TO-DO ITEM: With the string "block" as the filter, copy each matching line from the records.

•••

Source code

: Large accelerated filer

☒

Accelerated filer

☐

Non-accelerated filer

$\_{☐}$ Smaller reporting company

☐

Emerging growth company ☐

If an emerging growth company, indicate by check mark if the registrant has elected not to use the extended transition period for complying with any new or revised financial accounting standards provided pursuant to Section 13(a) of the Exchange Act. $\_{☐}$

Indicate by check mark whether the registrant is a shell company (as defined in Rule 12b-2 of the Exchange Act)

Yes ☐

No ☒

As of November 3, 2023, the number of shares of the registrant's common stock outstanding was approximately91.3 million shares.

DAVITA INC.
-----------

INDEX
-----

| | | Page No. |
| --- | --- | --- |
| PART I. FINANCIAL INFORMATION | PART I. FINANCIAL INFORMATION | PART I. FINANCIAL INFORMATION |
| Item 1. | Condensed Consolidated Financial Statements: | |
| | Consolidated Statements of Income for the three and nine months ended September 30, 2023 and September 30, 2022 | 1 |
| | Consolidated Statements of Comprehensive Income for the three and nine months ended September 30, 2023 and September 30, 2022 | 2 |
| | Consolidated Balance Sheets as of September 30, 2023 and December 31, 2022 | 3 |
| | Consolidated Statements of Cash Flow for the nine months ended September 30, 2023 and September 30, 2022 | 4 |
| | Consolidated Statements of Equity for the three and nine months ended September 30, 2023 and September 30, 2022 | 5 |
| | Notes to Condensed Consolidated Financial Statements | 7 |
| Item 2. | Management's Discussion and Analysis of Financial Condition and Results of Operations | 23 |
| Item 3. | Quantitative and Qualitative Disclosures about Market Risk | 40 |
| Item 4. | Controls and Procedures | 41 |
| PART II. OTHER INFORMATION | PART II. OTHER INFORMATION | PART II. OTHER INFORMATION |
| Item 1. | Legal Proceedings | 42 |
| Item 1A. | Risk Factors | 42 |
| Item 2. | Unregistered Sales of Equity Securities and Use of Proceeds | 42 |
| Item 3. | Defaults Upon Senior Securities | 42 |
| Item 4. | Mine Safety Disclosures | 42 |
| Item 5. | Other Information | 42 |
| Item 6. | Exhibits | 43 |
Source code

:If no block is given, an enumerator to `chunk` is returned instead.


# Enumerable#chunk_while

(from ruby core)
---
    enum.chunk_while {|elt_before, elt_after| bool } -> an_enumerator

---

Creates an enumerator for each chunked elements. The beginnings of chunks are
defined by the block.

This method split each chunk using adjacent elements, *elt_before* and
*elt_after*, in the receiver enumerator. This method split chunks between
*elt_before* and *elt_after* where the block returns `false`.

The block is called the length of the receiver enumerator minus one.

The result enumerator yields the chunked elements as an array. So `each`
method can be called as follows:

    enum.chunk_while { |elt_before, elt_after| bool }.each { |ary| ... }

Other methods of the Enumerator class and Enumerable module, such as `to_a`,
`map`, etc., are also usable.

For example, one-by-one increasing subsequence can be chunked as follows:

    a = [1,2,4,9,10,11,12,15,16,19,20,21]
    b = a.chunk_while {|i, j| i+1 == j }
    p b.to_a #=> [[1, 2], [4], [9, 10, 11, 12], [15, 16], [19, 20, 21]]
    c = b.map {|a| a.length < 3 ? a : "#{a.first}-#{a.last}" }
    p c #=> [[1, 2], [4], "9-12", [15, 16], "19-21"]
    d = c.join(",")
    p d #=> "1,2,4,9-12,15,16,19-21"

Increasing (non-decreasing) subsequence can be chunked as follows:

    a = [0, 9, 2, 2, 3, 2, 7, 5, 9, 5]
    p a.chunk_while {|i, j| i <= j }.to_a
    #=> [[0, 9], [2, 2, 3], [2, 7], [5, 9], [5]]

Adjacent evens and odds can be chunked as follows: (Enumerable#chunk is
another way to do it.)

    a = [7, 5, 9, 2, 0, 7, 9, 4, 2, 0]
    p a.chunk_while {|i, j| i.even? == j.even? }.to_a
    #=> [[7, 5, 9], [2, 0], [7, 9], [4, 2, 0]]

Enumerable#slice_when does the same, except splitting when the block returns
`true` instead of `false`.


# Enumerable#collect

•••

SOLUTION TO THIS PROBLEM:
:If no block is given, an enumerator to `chunk` is returned instead.
defined by the block.
*elt_before* and *elt_after* where the block returns `false`.
The block is called the length of the receiver enumerator minus one.
Enumerable#slice_when does the same, except splitting when the block returns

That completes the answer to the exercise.